Noninvasive and visual monitoring of glucose is highly desirable for diabetes diagnostics and long-term home-based health management. Owing to the correlation of the glucose level between blood and sweat, on-body sweat glucose detection provides potential for noninvasive healthcare but is highly challenging. Herein, we for the first time demonstrate a wearable skin pad based on the ratiometric fluorescent nanohybrid, which can realize noninvasive and visual monitoring of sweat glucose. Luminescent porous silicon (PSi) particles, which have a porous structure and oxidation-responsive photoluminescence decay, are chosen to load (adsorb or entrap) carbon quantum dots (CQDs) for the construction of the dual fluorescence nanohybrid. Bimetallic (Au and Ag) nanoparticles (BiM) are also co-decorated on the PSi particle to improve detection sensitivity by enhancing PSi's initial fluorescence and oxidation kinetics.

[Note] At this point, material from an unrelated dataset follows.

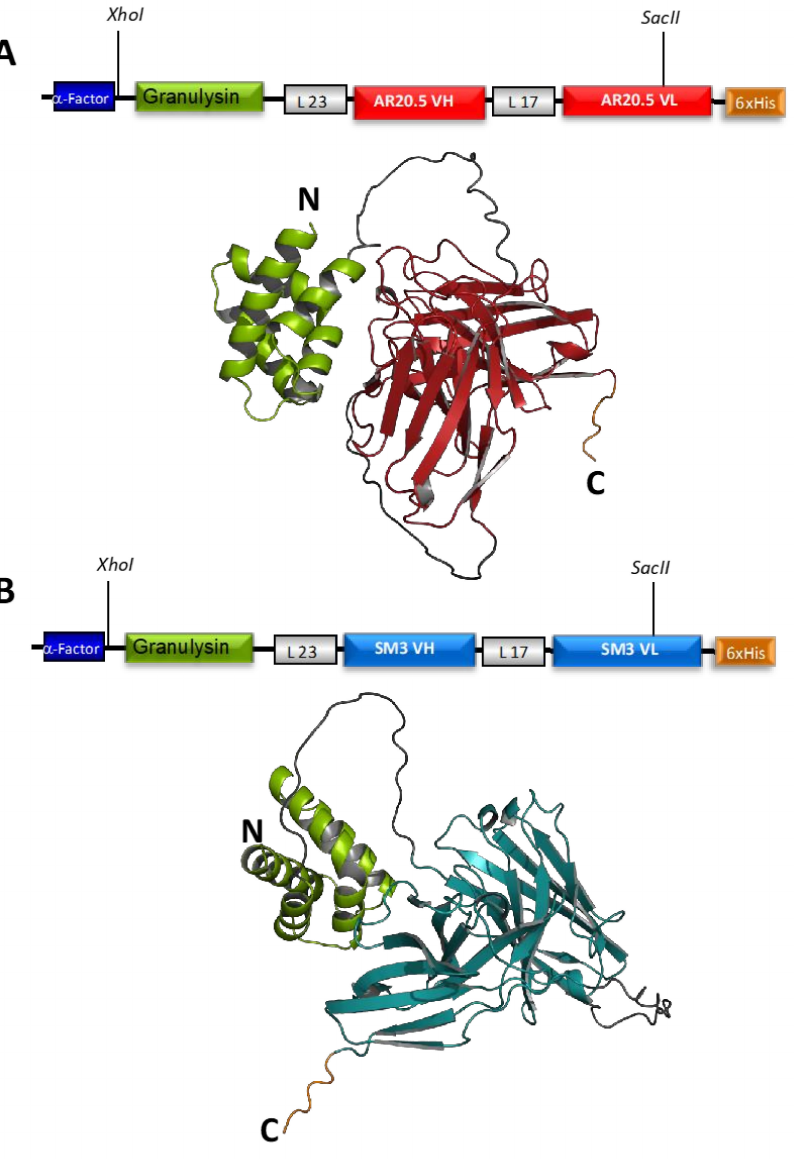
Figure 1. Structural features of immunotoxins. Plasmid constructution and Alpha-Fold structural model of the chimeric protein of the ( A ) immunotoxin AR20.5GRNLY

Owing to the efficient fluorescence resonance energy transfer effect, BiM-CQDs@PSi initially exhibits PSi's red fluorescence with complete quenching of CQDs's blue fluorescence. The oxidation of PSi triggered by hydrogen peroxide (H2O2) weakens the FRET effect and decays PSi's fluorescence, causing ratiometric fluorescence to change from red (PSi) to blue (CQDs). A wearable skin pad is easily fabricated by co-immobilization of BiM-CQDs@PSi and glucose oxidase (GOX) in a transparent and biocompatible chitosan film supported by an adhesive polyurethane membrane. When the skin pad is attached on the body, the same ratiometric fluorescence transition (red → blue) is observed upon the stimulation of H2O2 generated in GOX-catalyzed oxidation of sweat glucose. Based on the strong correlation between the ratio of the fluorescence change and sweat glucose level, clinical tests toward diabetics and healthy volunteers can clearly indicate hyperglycemia.